→ What you will do:
Repeat the data exactly as given below, dropping every picture.

*** Opening of Data section ***

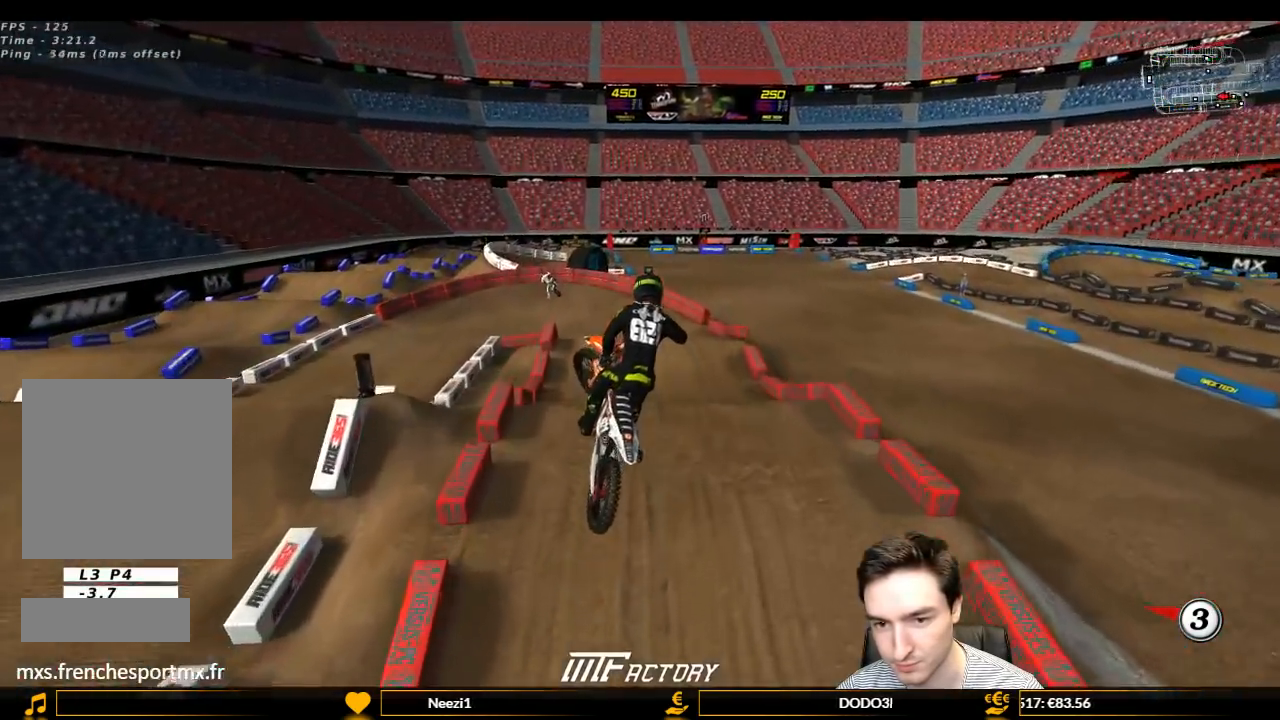
{"buttons": [], "left_stick": "left", "right_stick": "center", "events": [[133, "A", "up"], [167, "left_stick", "left"]]}
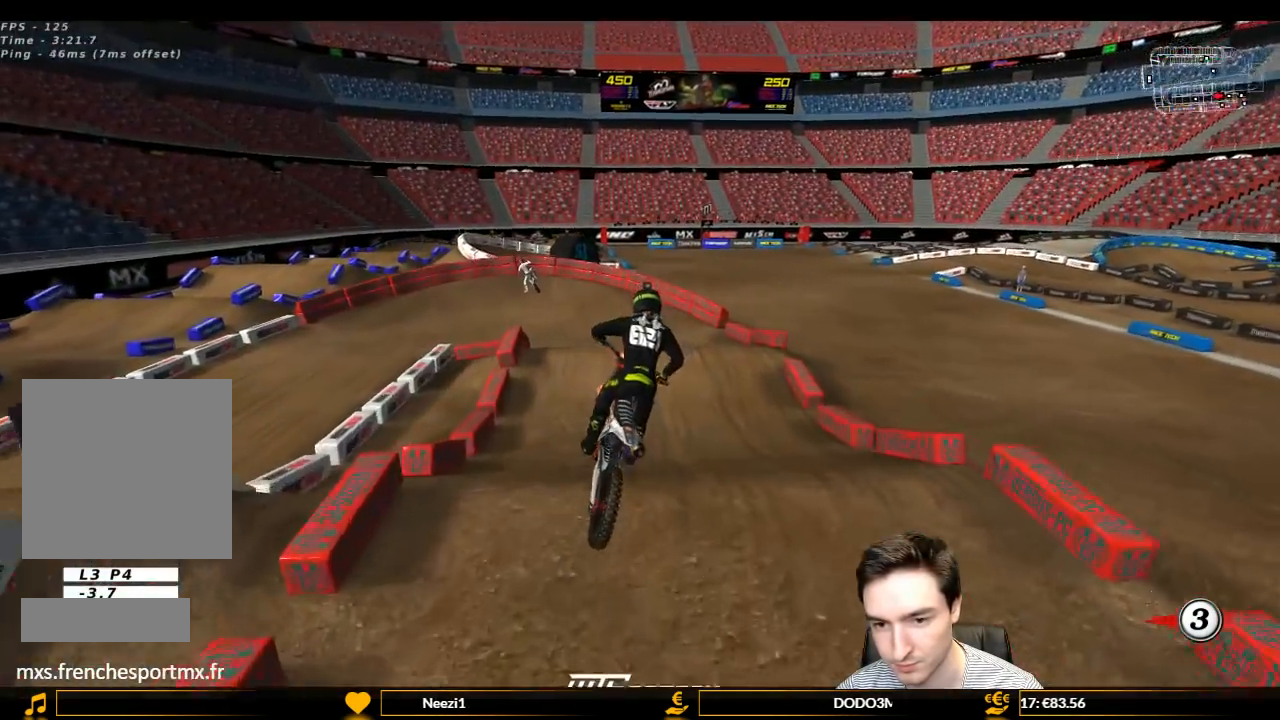
{"buttons": [], "left_stick": "center", "right_stick": "center", "events": [[67, "R2", "down"], [133, "left_stick", "center"], [433, "R2", "up"]]}
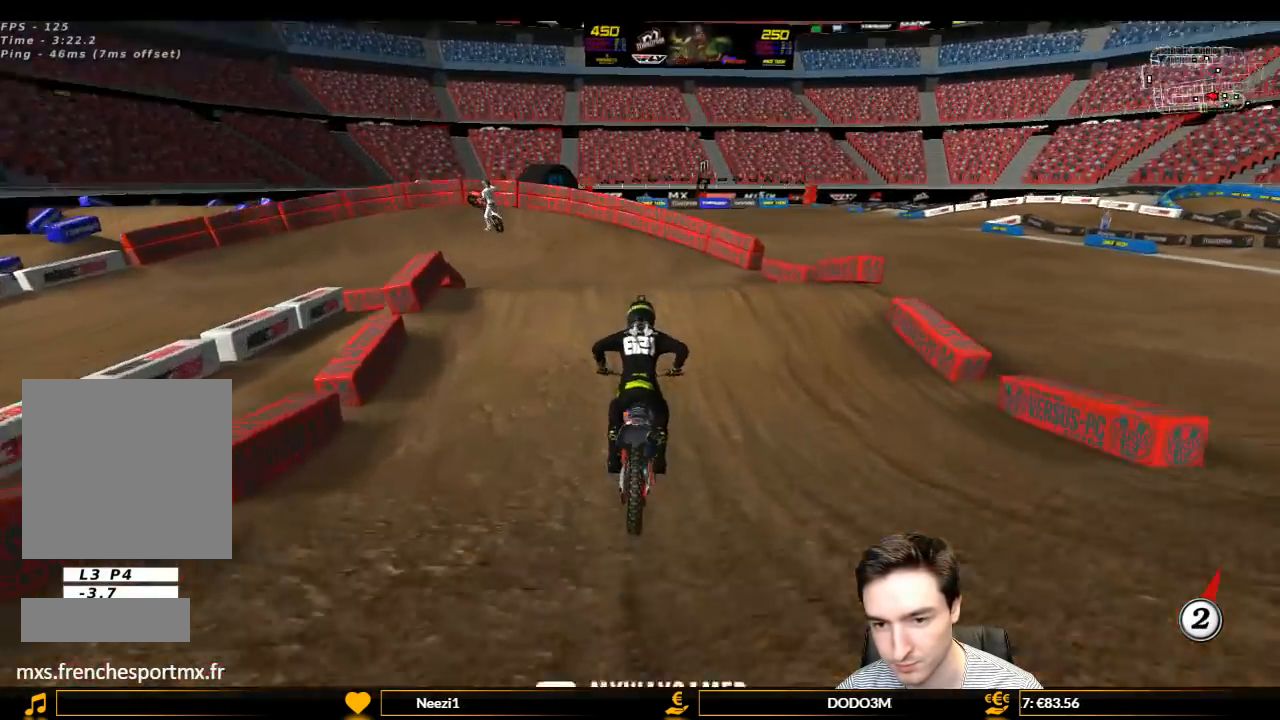
{"buttons": [], "left_stick": "down-left", "right_stick": "center", "events": [[33, "X", "down"], [100, "A", "down"], [100, "X", "up"], [100, "left_stick", "left"], [133, "L2", "down"], [333, "A", "up"], [333, "L2", "up"], [467, "left_stick", "down-left"]]}
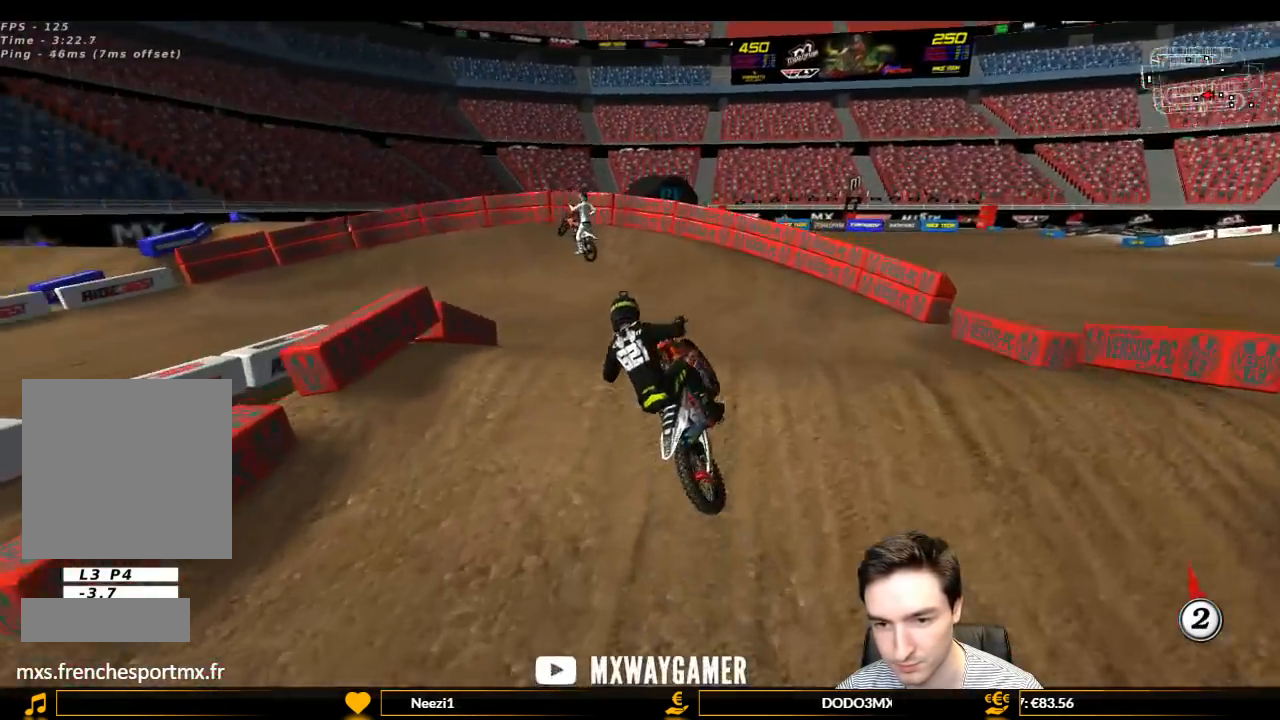
{"buttons": ["L1", "R2"], "left_stick": "center", "right_stick": "center", "events": [[100, "left_stick", "down"], [167, "R2", "down"], [267, "R2", "up"], [433, "R2", "down"], [433, "left_stick", "center"], [467, "L1", "down"]]}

*** Close of Data section ***

→ Written response:
{"buttons": [], "left_stick": "left", "right_stick": "center", "events": [[133, "A", "up"], [167, "left_stick", "left"]]}
{"buttons": [], "left_stick": "center", "right_stick": "center", "events": [[67, "R2", "down"], [133, "left_stick", "center"], [433, "R2", "up"]]}
{"buttons": [], "left_stick": "down-left", "right_stick": "center", "events": [[33, "X", "down"], [100, "A", "down"], [100, "X", "up"], [100, "left_stick", "left"], [133, "L2", "down"], [333, "A", "up"], [333, "L2", "up"], [467, "left_stick", "down-left"]]}
{"buttons": ["L1", "R2"], "left_stick": "center", "right_stick": "center", "events": [[100, "left_stick", "down"], [167, "R2", "down"], [267, "R2", "up"], [433, "R2", "down"], [433, "left_stick", "center"], [467, "L1", "down"]]}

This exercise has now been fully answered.